Hamas-Linked SysJoker Backdoor: A Persistent Threat’s New Dangerous Facade

SysJoker Backdoor
Metadata of OneDrive file containing the encrypted C2 server.

Check Point Research is tracking the active development of SysJoker, a cross-platform backdoor that is believed to have been used by a Hamas-linked hacker group to attack Israel.

Among the key changes in SysJoker are a shift from C++ to the programming language Rust, which indicates a complete rewrite of the malware code while maintaining similar functionality.
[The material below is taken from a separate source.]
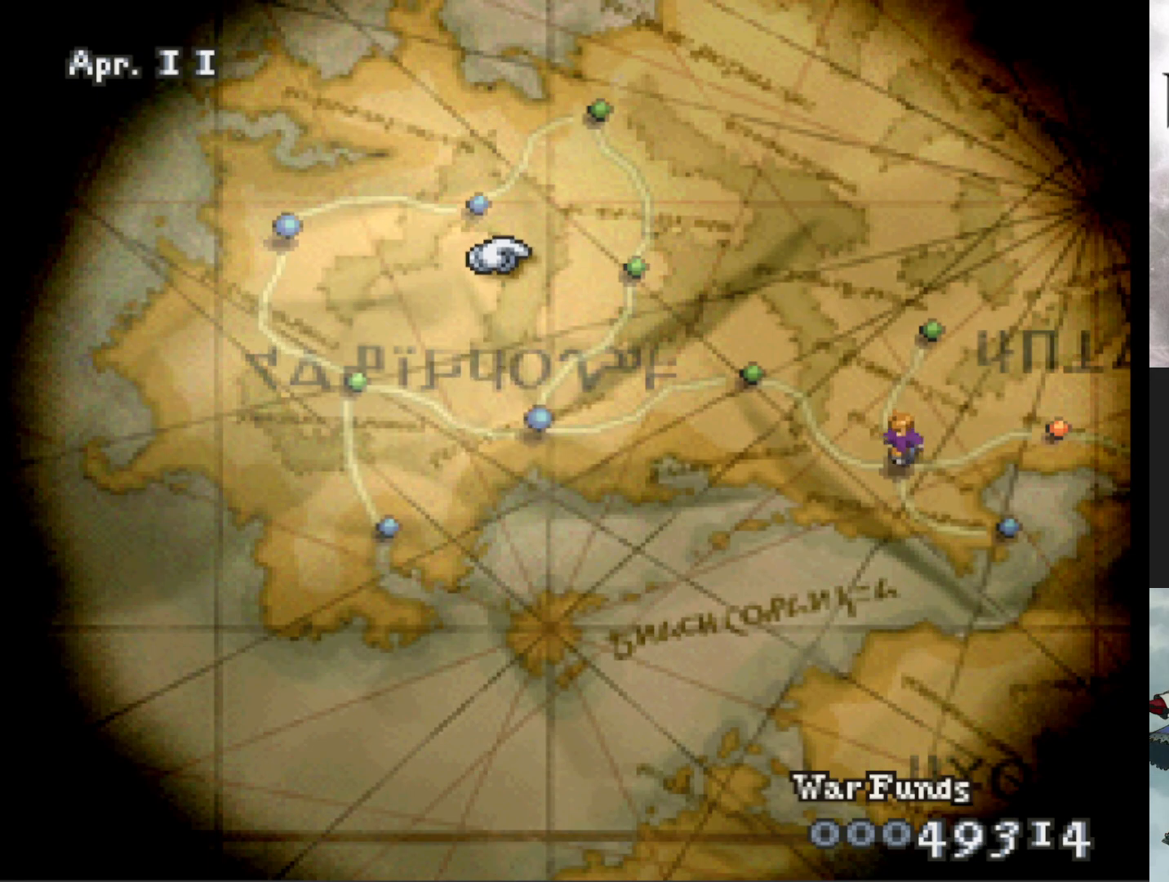
{"buttons": ["DPAD_LEFT"], "events": [[150, "DPAD_UP", "down"], [233, "DPAD_UP", "up"], [350, "DPAD_LEFT", "down"]]}
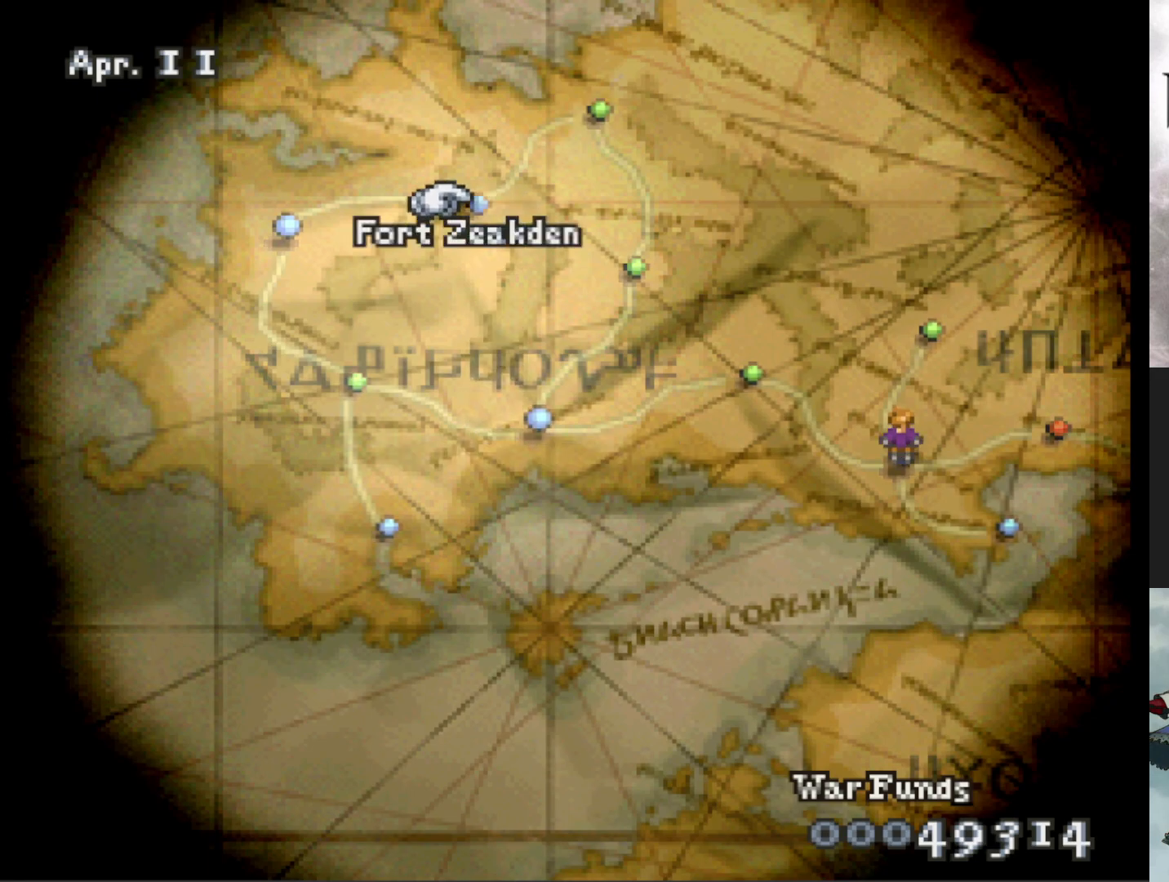
{"buttons": ["DPAD_DOWN"], "events": [[167, "DPAD_LEFT", "up"], [334, "DPAD_DOWN", "down"]]}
The attackers also switched to using OneDrive instead of Google Drive to store dynamic Command and Control (C2) server URLs.
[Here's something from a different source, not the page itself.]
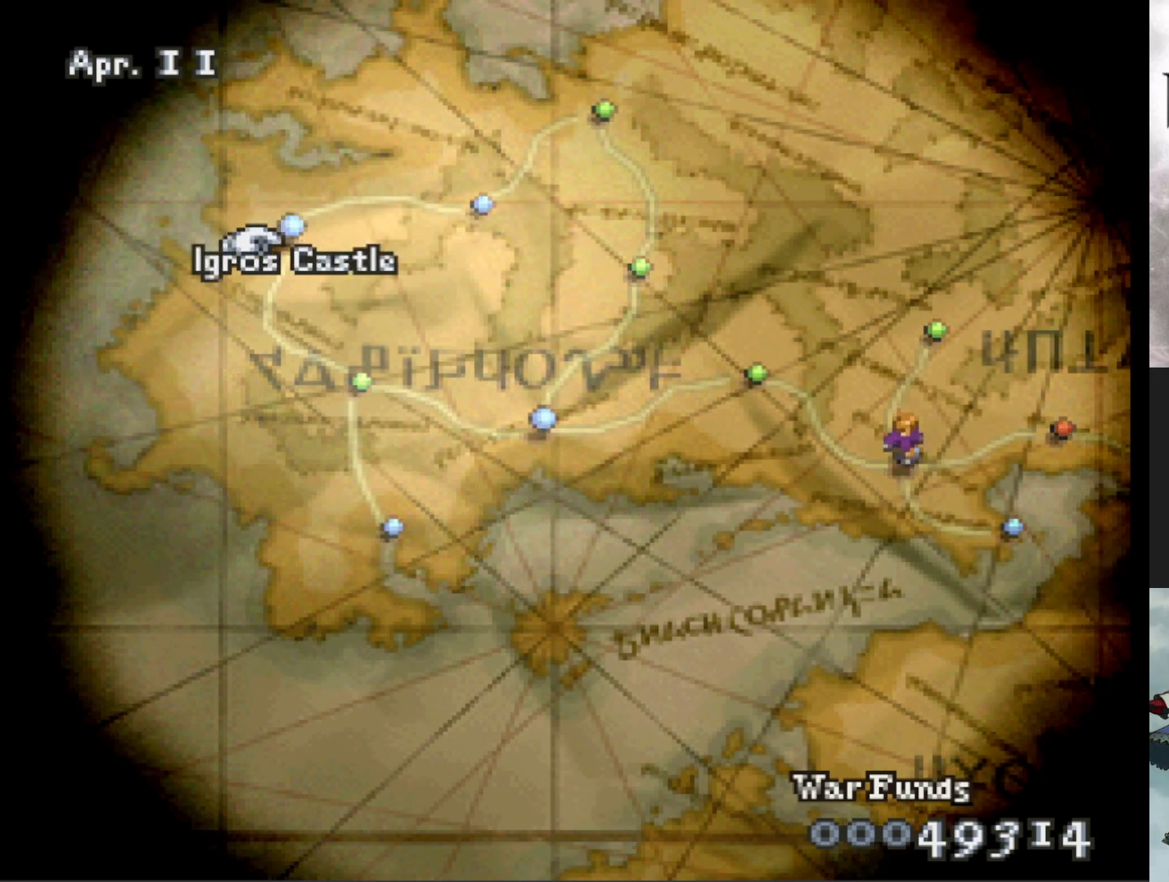
{"buttons": [], "events": [[34, "DPAD_RIGHT", "down"], [167, "DPAD_DOWN", "up"], [251, "DPAD_RIGHT", "up"]]}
Metadata of OneDrive file containing the encrypted C2 server. | Image: Check Point

One variant of SysJoker, written in Rust, was submitted to VirusTotal under the name php-cgi.exe. The malware uses random sleep intervals at different stages of execution, which may serve as an anti-analysis measure. SysJoker backdoor collects information about the infected system, including Windows version, username, MAC address, IP address, and other data. The collected information is sent to the C2 server.
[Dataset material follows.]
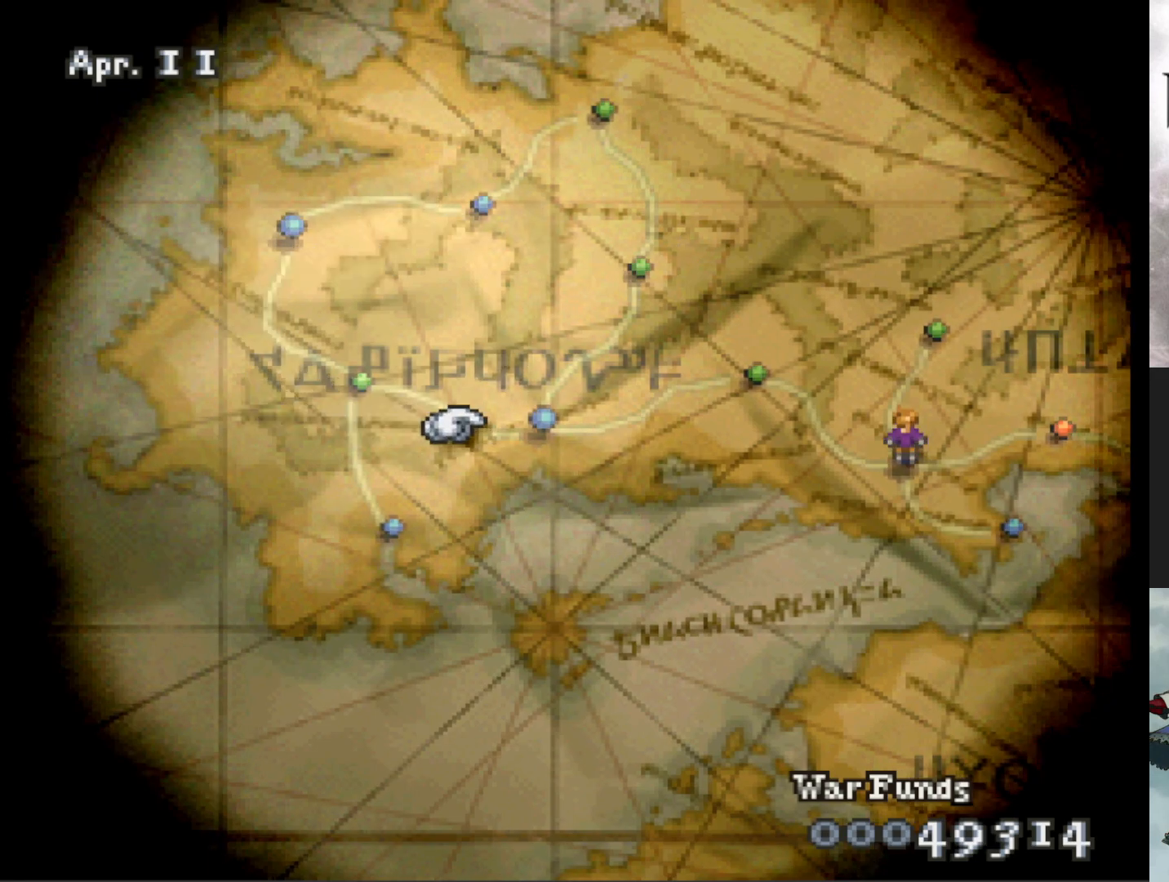
{"buttons": ["DPAD_RIGHT"], "events": [[100, "DPAD_RIGHT", "down"], [217, "DPAD_RIGHT", "up"], [467, "DPAD_RIGHT", "down"]]}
Analysis of the new variants of SysJoker showed links to previously undisclosed samples of Operation Electric Powder, a series of targeted attacks against Israeli organizations from 2016 to 2017 that were indirectly linked to the Gaza Cybergang (Gaza Hackers Team, MoleRATs) hacker group, which is believed to be operating from Palestine.

We found evidence that this tool and its newer variants have been used as part of the Israeli-Hamas conflict. We were also able to make a connection between SysJoker and the 2016-2017 Electric Powder Operation against Israel Electric Company,” researchers concluded.

In 2017, Palo Alto Networks discovered a malicious campaign by the Gaza Cybergang group that targeted government organizations. The attackers used two malware samples, the Downeks loader and the QuasarRAT remote access trojan, which are designed to attack users who speak Hebrew.